The solution from #Max Makhrov works, and has the advantage of using a single formula for the whole column.
However, it assumes that all of your columns at the right from your ready column (D) will be need_ columns.
The solution from #dmusgrave also works, provided you remove the extra "=" before INDEX:
=IF(INDEX(FILTER(D2:Z2,D2:Z2<>""),1)<=B2,"Yes","").
However, it makes the same assumption, and also limits at column Z.
Such assumptions seem reasonable, but if they are limiting you, here's how you can have any number of need_ columns starting right of your ready column:
=IF(INDEX(FILTER(INDIRECT( "D"&ROW()&":"&CHAR(67+COLUMNS(FILTER($1:$1,LEFT($1:$1, 4)="need")))&row() ), INDIRECT( "D"&ROW()&":"&CHAR(67+COLUMNS(FILTER($1:$1,LEFT($1:$1,4)="need")))&row() )<>""),1)<=B2,"Yes","")

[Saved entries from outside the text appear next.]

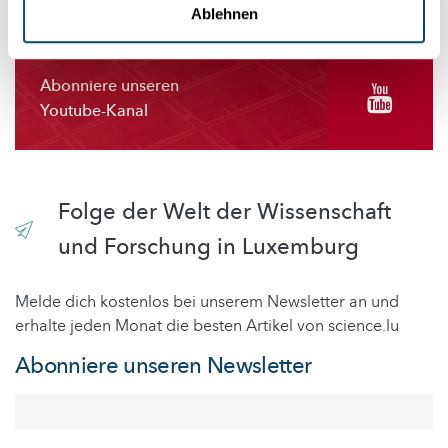
Ablehnen
Abonniere unseren
Youtube-Kanal
Folge der Welt der Wissenschaft
und Forschung in Luxemburg
Melde dich kostenlos bei unserem Newsletter an und
erhalte jeden Monat die besten Artikel von science.lu
Abonniere unseren Newsletter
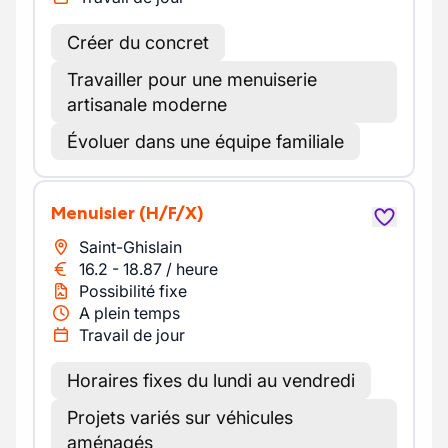
Créer du concret
Travailler pour une menuiserie
artisanale moderne
Évoluer dans une équipe familiale
Menuisier
(H/F/X)
Saint-Ghislain
16.2
-
18.87
/
heure
Possibilité fixe
A plein temps
Travail de jour
Horaires fixes du lundi au vendredi
Projets variés sur véhicules
aménagés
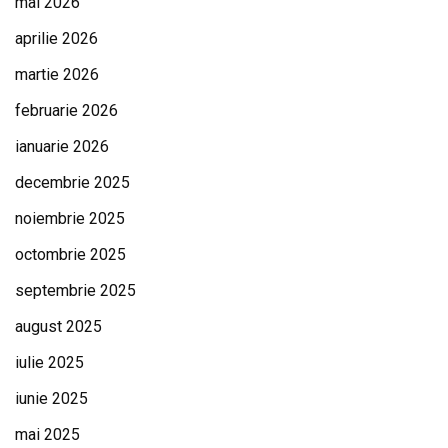
mai 2026
aprilie 2026
martie 2026
februarie 2026
ianuarie 2026
decembrie 2025
noiembrie 2025
octombrie 2025
septembrie 2025
august 2025
iulie 2025
iunie 2025
mai 2025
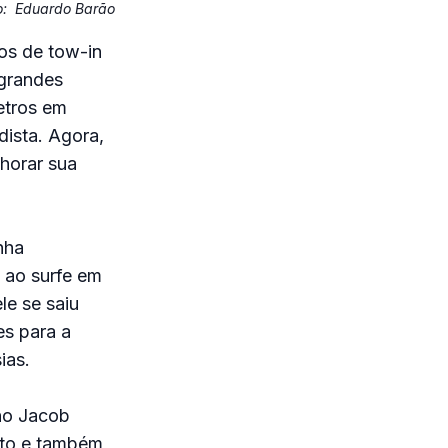
o:
Eduardo Barão
os de tow-in
 grandes
etros em
dista. Agora,
lhorar sua
nha
s ao surfe em
e se saiu
es para a
ias.
no Jacob
nto e também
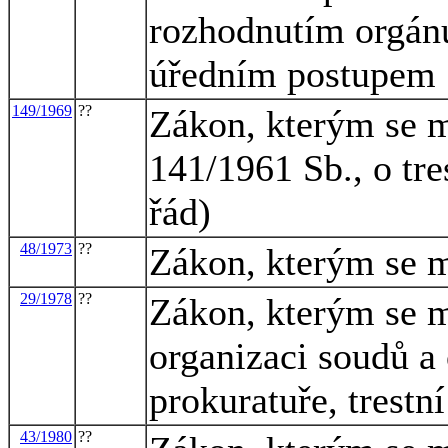
rozhodnutím orgán
úředním postupem
149/1969
??
Zákon, kterým se m
141/1961 Sb., o tre
řád)
48/1973
??
Zákon, kterým se mě
29/1978
??
Zákon, kterým se m
organizaci soudů a
prokuratuře, trestní
43/1980
??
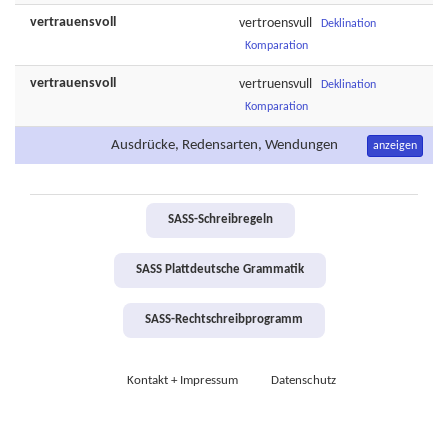
vertrauensvoll
vertroensvull
Deklination
Komparation
vertrauensvoll
vertruensvull
Deklination
Komparation
Ausdrücke, Redensarten, Wendungen
anzeigen
SASS-Schreibregeln
SASS Plattdeutsche Grammatik
SASS-Rechtschreibprogramm
Kontakt + Impressum
Datenschutz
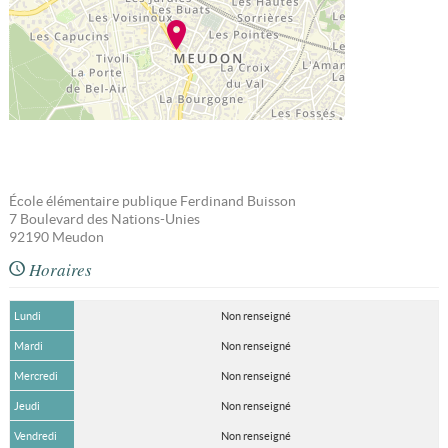
École élémentaire publique Ferdinand Buisson
7 Boulevard des Nations-Unies
92190
Meudon
Horaires
Lundi
Non renseigné
Mardi
Non renseigné
Mercredi
Non renseigné
Jeudi
Non renseigné
Vendredi
Non renseigné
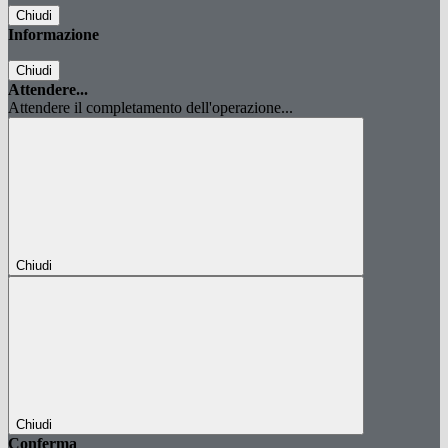
Chiudi
Informazione
Chiudi
Attendere...
Attendere il completamento dell'operazione...
Chiudi
Chiudi
Conferma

The idea is simply to replace D2:Z2 (in #dmusgrave's solution) by :
INDIRECT( "D"&ROW()&":"&CHAR(67+COLUMNS(FILTER($1:$1,LEFT($1:$1, 4)="need")))&row() )
Explanation: You start from D at current row, and you go until the last need_ column on the same current row.
CHAR(68) is D, to which you add the number of columns titled need.*, minus one (hence the 67).
Using the same logic, you can easily make your formula more robust/generic, such as not having the need_ columns starting right form the ready column, etc.